◆ **YOUR OBJECTIVE**:
Answer these questions from the source text below:
1. Besides improving the SNR, what two kinds of broadening do higher laser power and atomic number density bring to SNS?
2. What tunable wavelength range and linewidth does the Ti:sapphire laser have?
3. At what angle to the polarization direction of the incident light must the half-wave plate axis be set for the BHD system to measure the noise power of Stokes operator S2?

◆ **SOURCE TEXT**:
════════════════

The magnitude (S_atom) of SN is proportional to the atomic number density and square of probe power, and inversely proportional to the effective cross-sectional area A, i.e.

(3)$${S_{\textrm{atom}}} \propto \frac{{{P^2}{\rho _0}L}}{A}, $$

the SNR of SNS can be expressed as:

(4)$$SNR = \frac{{{S_{atom}}}}{{{\xi ^2}{{(\Delta {V_{PCS}})}^2}}} \propto \frac{{P{\rho _0}L}}{{{\xi ^2}A}}. $$

It can be seen from Eqs. (3) and (4) that the increase of laser power and atomic number density are beneficial to improve the SNR of the SNS. But they also broaden the FWHM, that is, bring extra power and collision broadening for SNS. Therefore, the trade-off of between these two conditions is particularly important for SNS measurements with high quality, and the introduction of the PSS can solve this issue.

3. Experimental setup

In this experiment, the laser source we used is a continuous-wave narrow-linewidth Ti:sapphire laser (M Squared, Model: Solitis) with a tunable wavelength of 700 -1000 nm and linewidth of 50 kHz, which can satisfy the preparation condition of polarization squeezed light with a high squeezing level at analysis frequency of ∼MHz. The experimental device consists of two parts, as shown in Fig. 3 (a): one part is the preparation of the probe laser, which includes the PCS and the PSS (inside the dashed square); and the other part is the establishment of SNS measurement system (outside the dashed square). The polarization state of light field can be described by Stokes operators on Poincare sphere, see Fig. 3 (b). In our system, the noise power of Stokes operator ${\mathop S\limits^\Lambda} _2$ of the PSS can be measured by the balanced homodyne detector (BHD) system when the angle between the axis of the half-wave plates (HWP) and the polarization direction of the incident light field is 22.5°. At this point, if a quarter-wave plate (QWP) is placed behind the HWP and the angle set at 45°, then the noise of Stoker operator ${\mathop S\limits^\Lambda} _3$ can be measured [23]. The PSS and the PCS should be focused via a lens before entering atomic vapor cell to make inherent spin fluctuations more relevant and easier to measure. The probe laser with detuning frequency goes straight through the atomic vapor cell along the z direction, which can prevent the atoms from being excited and disturbed. In the case of a focused probe beam, the shape of the SNS is independent of the buffer gas pressure [24].

════════════════

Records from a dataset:
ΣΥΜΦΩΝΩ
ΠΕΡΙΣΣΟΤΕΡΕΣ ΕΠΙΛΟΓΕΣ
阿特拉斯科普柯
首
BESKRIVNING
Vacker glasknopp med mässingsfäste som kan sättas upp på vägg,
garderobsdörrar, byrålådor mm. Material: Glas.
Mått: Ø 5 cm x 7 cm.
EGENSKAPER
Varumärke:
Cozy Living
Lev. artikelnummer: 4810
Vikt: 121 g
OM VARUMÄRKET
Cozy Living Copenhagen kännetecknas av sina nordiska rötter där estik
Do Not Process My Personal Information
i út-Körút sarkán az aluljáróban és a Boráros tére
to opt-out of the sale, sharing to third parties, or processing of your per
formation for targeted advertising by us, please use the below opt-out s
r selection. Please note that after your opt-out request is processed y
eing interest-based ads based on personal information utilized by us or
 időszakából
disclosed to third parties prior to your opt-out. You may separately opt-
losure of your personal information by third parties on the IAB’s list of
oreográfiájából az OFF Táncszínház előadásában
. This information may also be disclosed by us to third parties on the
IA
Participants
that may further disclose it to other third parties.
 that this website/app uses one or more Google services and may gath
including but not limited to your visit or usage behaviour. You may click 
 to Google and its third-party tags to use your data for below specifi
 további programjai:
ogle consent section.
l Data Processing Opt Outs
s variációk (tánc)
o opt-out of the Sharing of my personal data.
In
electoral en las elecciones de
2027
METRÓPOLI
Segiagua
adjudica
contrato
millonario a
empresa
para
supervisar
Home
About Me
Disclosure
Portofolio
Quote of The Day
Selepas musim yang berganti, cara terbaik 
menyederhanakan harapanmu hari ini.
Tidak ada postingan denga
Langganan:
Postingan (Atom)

════════════════

◆ **RESPONSE BOX**:
1. Power broadening and collision broadening.
2. 700–1000 nm, with a linewidth of 50 kHz.
3. 22.5°.